Below are some records; output exactly the lines from the line with "Fachberater-ABC" to the line with "Bericht lesen", both ends kept, and nothing more.

(MATERIAL SHOWN)

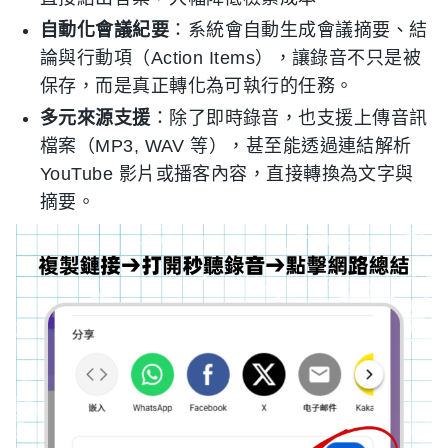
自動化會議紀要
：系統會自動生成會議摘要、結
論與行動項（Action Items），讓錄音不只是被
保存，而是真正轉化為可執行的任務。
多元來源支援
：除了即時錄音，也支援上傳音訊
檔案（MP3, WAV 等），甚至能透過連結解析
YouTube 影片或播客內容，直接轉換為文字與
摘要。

(End MATERIAL SHOWN)
(MATERIAL SHOWN)

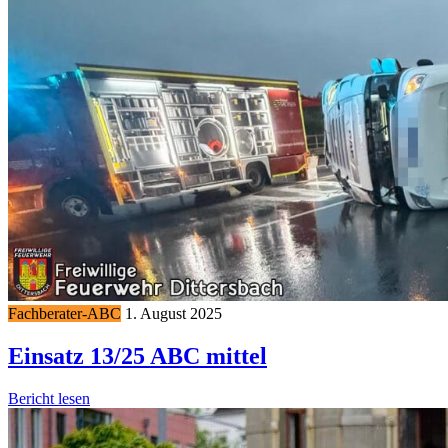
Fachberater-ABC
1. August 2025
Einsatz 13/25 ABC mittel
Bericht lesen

(End MATERIAL SHOWN)

*TASK OUTPUT*.
Fachberater-ABC
1. August 2025
Einsatz 13/25 ABC mittel
Bericht lesen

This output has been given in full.